We zien dus dat Matteüs’ gebruik van Hosea 11:1 geen verkeerde toepassing is van een oudtestamentische tekst, maar veeleer deel uitmaakt van een diepgaande typologische presentatie van Jezus als de vervulling van Israël. Als de Dienaar-Messias en Zoon van God vertegenwoordigt Jezus de natie Israël en slaagt waar zij faalden. Hij zal nu Israëls oudtestamentische mandaat vervullen, om Gods heerlijkheid te openbaren en de boodschap van verlossing naar de uiteinden van de aarde te brengen.

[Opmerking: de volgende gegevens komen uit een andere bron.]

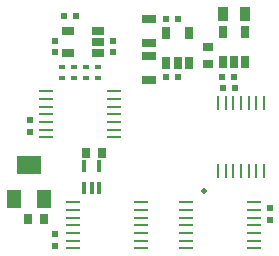
<source format=gbr>
%TF.GenerationSoftware,Altium Limited,Altium Designer,21.6.4 (81)*%
G04 Layer_Color=8421504*
%FSLAX43Y43*%
%MOMM*%
%TF.SameCoordinates,237B7D82-E972-44EC-B40D-EB97757C63C7*%
%TF.FilePolarity,Positive*%
%TF.FileFunction,Paste,Top*%
%TF.Part,Single*%
G01*
G75*
%TA.AperFunction,SMDPad,CuDef*%
%ADD10R,0.800X0.900*%
%ADD11R,1.250X0.250*%
%ADD12R,0.900X1.300*%
G04:AMPARAMS|DCode=13|XSize=0.3mm|YSize=1mm|CornerRadius=0mm|HoleSize=0mm|Usage=FLASHONLY|Rotation=180.000|XOffset=0mm|YOffset=0mm|HoleType=Round|Shape=RoundedRectangle|*
%AMROUNDEDRECTD13*
21,1,0.300,1.000,0,0,180.0*
21,1,0.300,1.000,0,0,180.0*
1,1,0.000,-0.150,0.500*
1,1,0.000,0.150,0.500*
1,1,0.000,0.150,-0.500*
1,1,0.000,-0.150,-0.500*
%
%ADD13ROUNDEDRECTD13*%
G04:AMPARAMS|DCode=14|XSize=1.1mm|YSize=0.6mm|CornerRadius=0.021mm|HoleSize=0mm|Usage=FLASHONLY|Rotation=270.000|XOffset=0mm|YOffset=0mm|HoleType=Round|Shape=RoundedRectangle|*
%AMROUNDEDRECTD14*
21,1,1.100,0.558,0,0,270.0*
21,1,1.058,0.600,0,0,270.0*
1,1,0.042,-0.279,-0.529*
1,1,0.042,-0.279,0.529*
1,1,0.042,0.279,0.529*
1,1,0.042,0.279,-0.529*
%
%ADD14ROUNDEDRECTD14*%
%ADD15R,0.250X1.250*%
G04:AMPARAMS|DCode=16|XSize=1.1mm|YSize=0.6mm|CornerRadius=0.021mm|HoleSize=0mm|Usage=FLASHONLY|Rotation=0.000|XOffset=0mm|YOffset=0mm|HoleType=Round|Shape=RoundedRectangle|*
%AMROUNDEDRECTD16*
21,1,1.100,0.558,0,0,0.0*
21,1,1.058,0.600,0,0,0.0*
1,1,0.042,0.529,-0.279*
1,1,0.042,-0.529,-0.279*
1,1,0.042,-0.529,0.279*
1,1,0.042,0.529,0.279*
%
%ADD16ROUNDEDRECTD16*%
%ADD17R,1.300X1.600*%
%ADD18R,2.000X1.600*%
%ADD19C,0.500*%
%ADD20R,0.500X0.600*%
%ADD21R,0.500X0.400*%
%ADD22R,1.250X0.700*%
%ADD23R,0.600X0.500*%
%ADD24R,0.900X0.800*%
D10*
X-5250Y-50D02*
D03*
X-6650D02*
D03*
X-11550Y-5650D02*
D03*
X-10150D02*
D03*
D11*
X-10030Y1250D02*
D03*
Y1900D02*
D03*
Y2550D02*
D03*
Y3200D02*
D03*
Y3850D02*
D03*
Y4500D02*
D03*
Y5150D02*
D03*
X-4270D02*
D03*
Y4500D02*
D03*
Y3850D02*
D03*
Y3200D02*
D03*
Y2550D02*
D03*
Y1900D02*
D03*
Y1250D02*
D03*
X-1995Y-8150D02*
D03*
Y-7500D02*
D03*
Y-6850D02*
D03*
Y-6200D02*
D03*
Y-5550D02*
D03*
Y-4900D02*
D03*
Y-4250D02*
D03*
X-7755D02*
D03*
Y-4900D02*
D03*
Y-5550D02*
D03*
Y-6200D02*
D03*
Y-6850D02*
D03*
Y-7500D02*
D03*
Y-8150D02*
D03*
X7630Y-4250D02*
D03*
Y-4900D02*
D03*
Y-5550D02*
D03*
Y-6200D02*
D03*
Y-6850D02*
D03*
Y-7500D02*
D03*
Y-8150D02*
D03*
X1870D02*
D03*
Y-7500D02*
D03*
Y-6850D02*
D03*
Y-6200D02*
D03*
Y-5550D02*
D03*
Y-4900D02*
D03*
Y-4250D02*
D03*
D12*
X4950Y11700D02*
D03*
X6850D02*
D03*
D13*
X-6800Y-3000D02*
D03*
X-6150D02*
D03*
X-5500D02*
D03*
Y-1200D02*
D03*
X-6800D02*
D03*
D14*
X175Y7525D02*
D03*
X1125D02*
D03*
X2075D02*
D03*
Y10125D02*
D03*
X175D02*
D03*
X4950Y7600D02*
D03*
X5900D02*
D03*
X6850D02*
D03*
Y10200D02*
D03*
X4950D02*
D03*
D15*
X4550Y-1605D02*
D03*
X5200D02*
D03*
X5850D02*
D03*
X6500D02*
D03*
X7150D02*
D03*
X7800D02*
D03*
X8450D02*
D03*
Y4155D02*
D03*
X7800D02*
D03*
X7150D02*
D03*
X6500D02*
D03*
X5850D02*
D03*
X5200D02*
D03*
X4550D02*
D03*
D16*
X-5575Y8400D02*
D03*
Y9350D02*
D03*
Y10300D02*
D03*
X-8175D02*
D03*
Y8400D02*
D03*
D17*
X-12700Y-3975D02*
D03*
X-10200D02*
D03*
D18*
X-11450Y-1075D02*
D03*
D19*
X3375Y-3250D02*
D03*
D20*
X-9225Y-7950D02*
D03*
Y-6950D02*
D03*
X-11400Y1725D02*
D03*
Y2725D02*
D03*
X-9250Y9450D02*
D03*
Y8450D02*
D03*
X-4375Y8450D02*
D03*
Y9450D02*
D03*
X8950Y-4725D02*
D03*
Y-5725D02*
D03*
D21*
X-6625Y7175D02*
D03*
Y6275D02*
D03*
X-5600Y7175D02*
D03*
Y6275D02*
D03*
X-8700D02*
D03*
Y7175D02*
D03*
X-7650D02*
D03*
Y6275D02*
D03*
D22*
X-1325Y6100D02*
D03*
Y8100D02*
D03*
Y9250D02*
D03*
Y11250D02*
D03*
D23*
X1125Y6375D02*
D03*
X125D02*
D03*
X1175Y11250D02*
D03*
X175D02*
D03*
X4900Y6375D02*
D03*
X5900D02*
D03*
X-8500Y11500D02*
D03*
X-7500D02*
D03*
X5000Y5400D02*
D03*
X6000D02*
D03*
D24*
X3700Y8900D02*
D03*
Y7500D02*
D03*
%TF.MD5,aa604293242ad301bdd827665c89324d*%
M02*

</source>
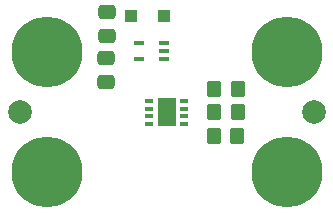
<source format=gbr>
%TF.GenerationSoftware,KiCad,Pcbnew,7.0.7-7.0.7~ubuntu23.04.1*%
%TF.CreationDate,2023-09-23T00:40:23+00:00*%
%TF.ProjectId,TEMPSEN01,54454d50-5345-44e3-9031-2e6b69636164,rev?*%
%TF.SameCoordinates,Original*%
%TF.FileFunction,Soldermask,Top*%
%TF.FilePolarity,Negative*%
%FSLAX46Y46*%
G04 Gerber Fmt 4.6, Leading zero omitted, Abs format (unit mm)*
G04 Created by KiCad (PCBNEW 7.0.7-7.0.7~ubuntu23.04.1) date 2023-09-23 00:40:23*
%MOMM*%
%LPD*%
G01*
G04 APERTURE LIST*
G04 Aperture macros list*
%AMRoundRect*
0 Rectangle with rounded corners*
0 $1 Rounding radius*
0 $2 $3 $4 $5 $6 $7 $8 $9 X,Y pos of 4 corners*
0 Add a 4 corners polygon primitive as box body*
4,1,4,$2,$3,$4,$5,$6,$7,$8,$9,$2,$3,0*
0 Add four circle primitives for the rounded corners*
1,1,$1+$1,$2,$3*
1,1,$1+$1,$4,$5*
1,1,$1+$1,$6,$7*
1,1,$1+$1,$8,$9*
0 Add four rect primitives between the rounded corners*
20,1,$1+$1,$2,$3,$4,$5,0*
20,1,$1+$1,$4,$5,$6,$7,0*
20,1,$1+$1,$6,$7,$8,$9,0*
20,1,$1+$1,$8,$9,$2,$3,0*%
G04 Aperture macros list end*
%ADD10C,2.000000*%
%ADD11C,6.000000*%
%ADD12RoundRect,0.250000X0.475000X-0.337500X0.475000X0.337500X-0.475000X0.337500X-0.475000X-0.337500X0*%
%ADD13R,0.750000X0.350000*%
%ADD14R,1.600000X2.400000*%
%ADD15RoundRect,0.250000X0.350000X0.450000X-0.350000X0.450000X-0.350000X-0.450000X0.350000X-0.450000X0*%
%ADD16RoundRect,0.250000X-0.300000X-0.300000X0.300000X-0.300000X0.300000X0.300000X-0.300000X0.300000X0*%
%ADD17R,0.850000X0.400000*%
%ADD18RoundRect,0.250000X-0.475000X0.337500X-0.475000X-0.337500X0.475000X-0.337500X0.475000X0.337500X0*%
G04 APERTURE END LIST*
D10*
%TO.C,FID2*%
X124206000Y-71120000D03*
%TD*%
D11*
%TO.C,M2*%
X121920000Y-66040000D03*
%TD*%
D12*
%TO.C,C5*%
X106654600Y-68546800D03*
X106654600Y-66471800D03*
%TD*%
D13*
%TO.C,IC1*%
X113260000Y-72095000D03*
X113260000Y-71445000D03*
X113260000Y-70795000D03*
X113260000Y-70145000D03*
X110260000Y-70145000D03*
X110260000Y-70795000D03*
X110260000Y-71445000D03*
X110260000Y-72095000D03*
D14*
X111760000Y-71120000D03*
%TD*%
D10*
%TO.C,FID1*%
X99314000Y-71120000D03*
%TD*%
D15*
%TO.C,R1*%
X117763800Y-69138800D03*
X115763800Y-69138800D03*
%TD*%
D16*
%TO.C,D1*%
X108706000Y-62992000D03*
X111506000Y-62992000D03*
%TD*%
D11*
%TO.C,M3*%
X101600000Y-76200000D03*
%TD*%
D15*
%TO.C,R2*%
X117763800Y-71120000D03*
X115763800Y-71120000D03*
%TD*%
D17*
%TO.C,IC2*%
X111540000Y-66578000D03*
X111540000Y-65928000D03*
X111540000Y-65278000D03*
X109440000Y-65278000D03*
X109440000Y-66578000D03*
%TD*%
D11*
%TO.C,M4*%
X121920000Y-76200000D03*
%TD*%
%TO.C,M1*%
X101600000Y-66040000D03*
%TD*%
D15*
%TO.C,R3*%
X117747800Y-73101200D03*
X115747800Y-73101200D03*
%TD*%
D18*
%TO.C,C4*%
X106680000Y-62593400D03*
X106680000Y-64668400D03*
%TD*%
M02*

</source>
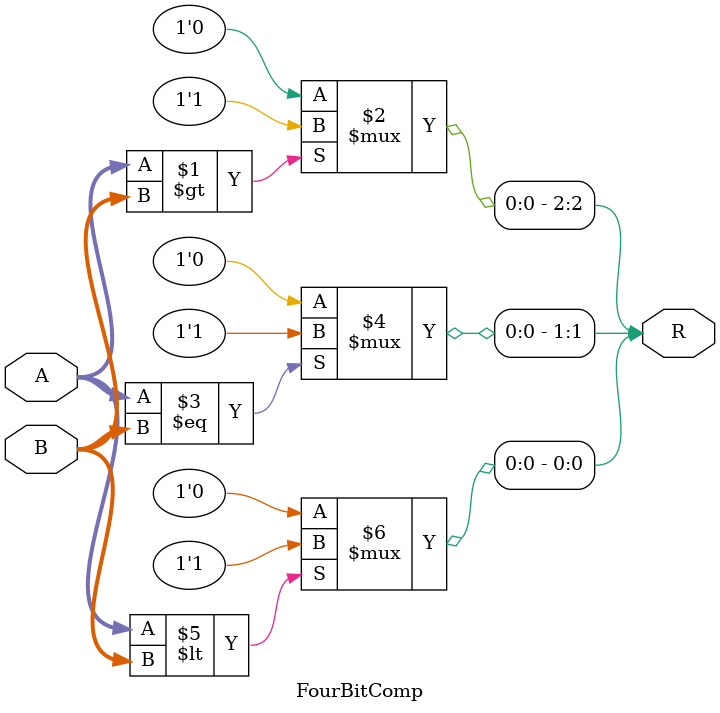
<source format=v>
/*************************************
*File: FullAdder.v
*Author: Basuil, Jesus Lorenzo C. 
*Class: CPE 3101L
*Course/Schedule: Group 3 Fri 7:30AM-10:30AM
*Description: Main Module File 4-Bit Comparator
*************************************/

module FourBitComp(
	input [3:0] A,B,
	output [2:0] R
);

	assign R[2] = (A > B) ? 1'b1: 1'b0;
	assign R[1] = (A == B) ? 1'b1: 1'b0;
	assign R[0] = (A < B) ? 1'b1:1'b0;
	

endmodule

</source>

Meer typologie kan worden gezien in Matteüs’ portrettering van Jezus als een nieuwe Mozes. Zoals Mozes naar de berg Sinaï ging om Israëls eerste verbond te ontvangen, geschreven op stenen tafelen, zo houdt Jezus zijn Bergrede om het nieuwe verbond in te wijden, dat op mensenharten zal worden geschreven (zie Jer 31:31-34). Zoals het gezicht van Mozes straalde toen hij neerdaalde van zijn ontmoeting met God op de berg Sinaï (Exod 34:29-33), zo straalt het gezicht van Jezus met de helderheid van de zon bij zijn transfiguratie (Matt 17:2). De structuur van Matteüs’ Evangelie kan ook in deze richting wijzen. Net zoals Mozes vijf boeken van de Torah schreef (Genesis-Deuteronomium), zo presenteert Matteüs vijf belangrijke toespraken van Jezus: Bergrede (hfdst. 5-7), Opdracht aan de Twaalf (hfdst. 10), Parabels van het Koninkrijk (hfdst. 13), Kerkelijk Leven en Discipline (hfdst. 18), en Olivet Discours (hfdst. 23-25). Jezus is een nieuwe Mozes, die het nieuwe verbond inluidt en de wet die bij de berg Sinaï werd gegeven in vervulling doet gaan.
Deze voorbeelden laten zien dat Matteüs in zijn evangelie vele titels voor Jezus gebruikt, waaronder Messias, Koning, Heer, Zoon van God, Mensenzoon, Zoon van David, Immanuël, enz. Al deze titels hebben hun wortels in het Oude Testament en wijzen op de een of andere manier naar het thema van de vervulling en de komst van het koninkrijk der hemelen.